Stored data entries

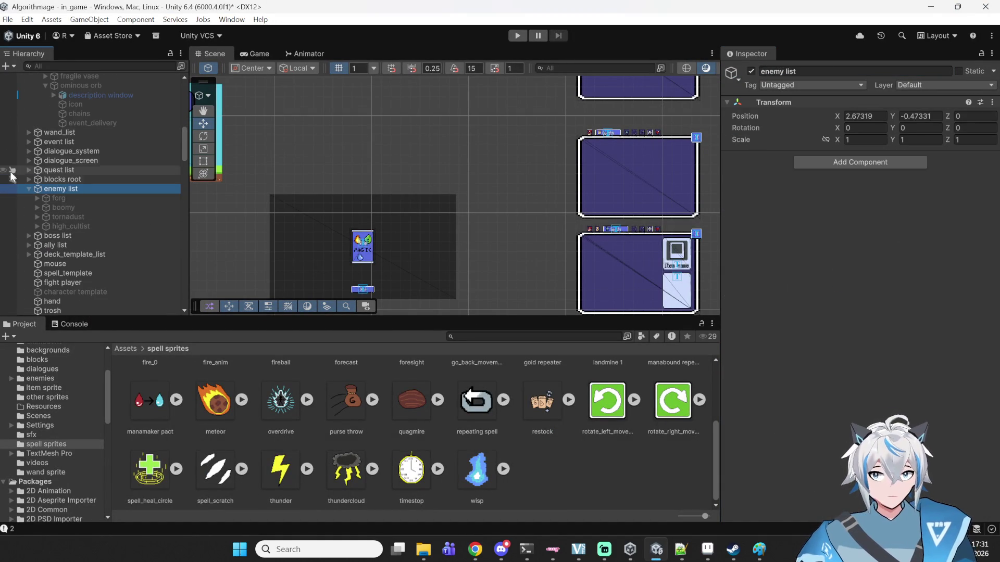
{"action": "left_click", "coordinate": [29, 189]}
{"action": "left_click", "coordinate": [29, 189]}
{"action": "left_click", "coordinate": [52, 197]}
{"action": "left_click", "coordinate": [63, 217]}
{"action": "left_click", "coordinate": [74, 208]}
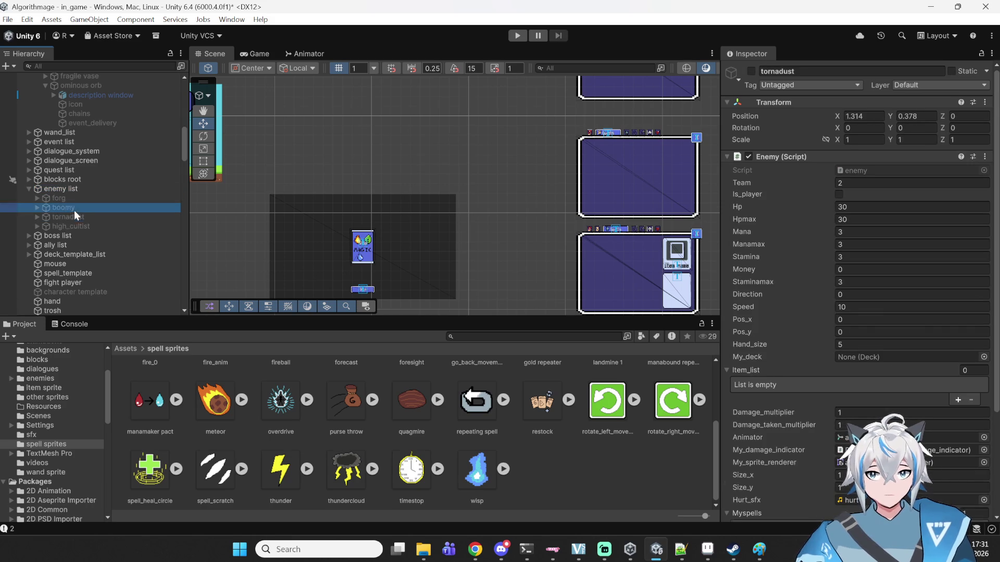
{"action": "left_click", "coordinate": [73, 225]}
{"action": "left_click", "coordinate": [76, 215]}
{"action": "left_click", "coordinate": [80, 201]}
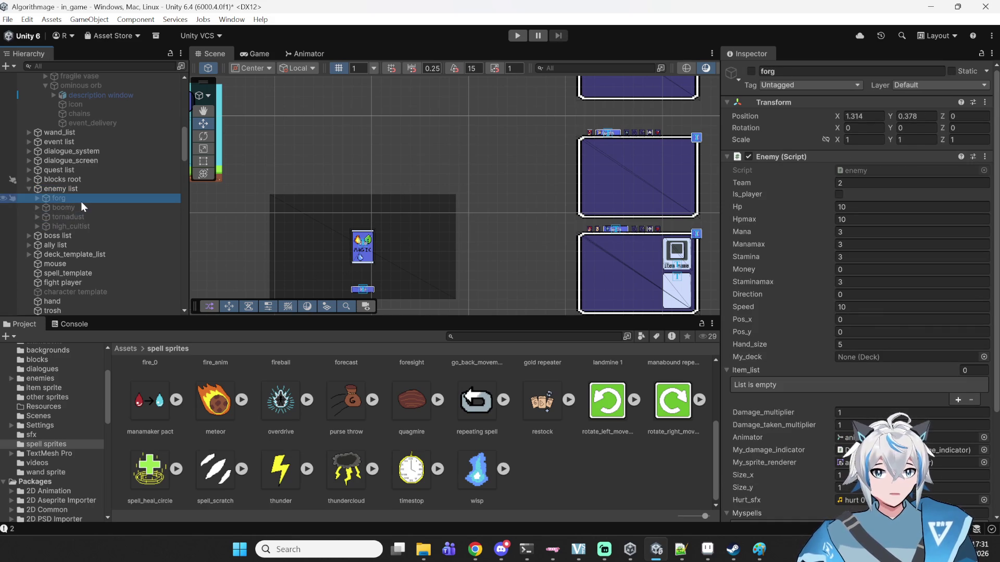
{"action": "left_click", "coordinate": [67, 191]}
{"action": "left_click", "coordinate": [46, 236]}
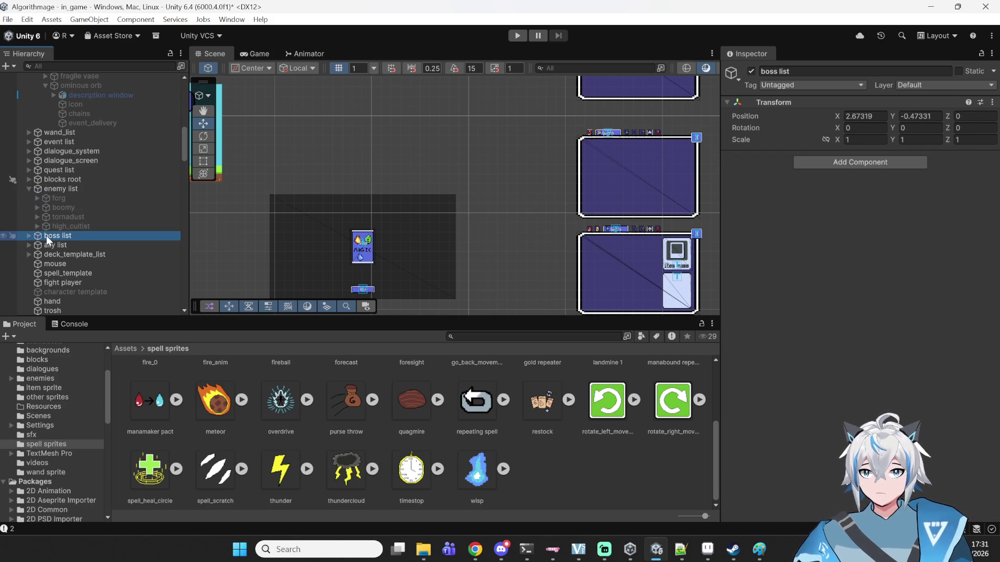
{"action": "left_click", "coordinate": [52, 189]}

■ **Task directions**: Without the pictures, retype each line of the records above exactly.

■ **Result**:
{"action": "left_click", "coordinate": [29, 189]}
{"action": "left_click", "coordinate": [29, 189]}
{"action": "left_click", "coordinate": [52, 197]}
{"action": "left_click", "coordinate": [63, 217]}
{"action": "left_click", "coordinate": [74, 208]}
{"action": "left_click", "coordinate": [73, 225]}
{"action": "left_click", "coordinate": [76, 215]}
{"action": "left_click", "coordinate": [80, 201]}
{"action": "left_click", "coordinate": [67, 191]}
{"action": "left_click", "coordinate": [46, 236]}
{"action": "left_click", "coordinate": [52, 189]}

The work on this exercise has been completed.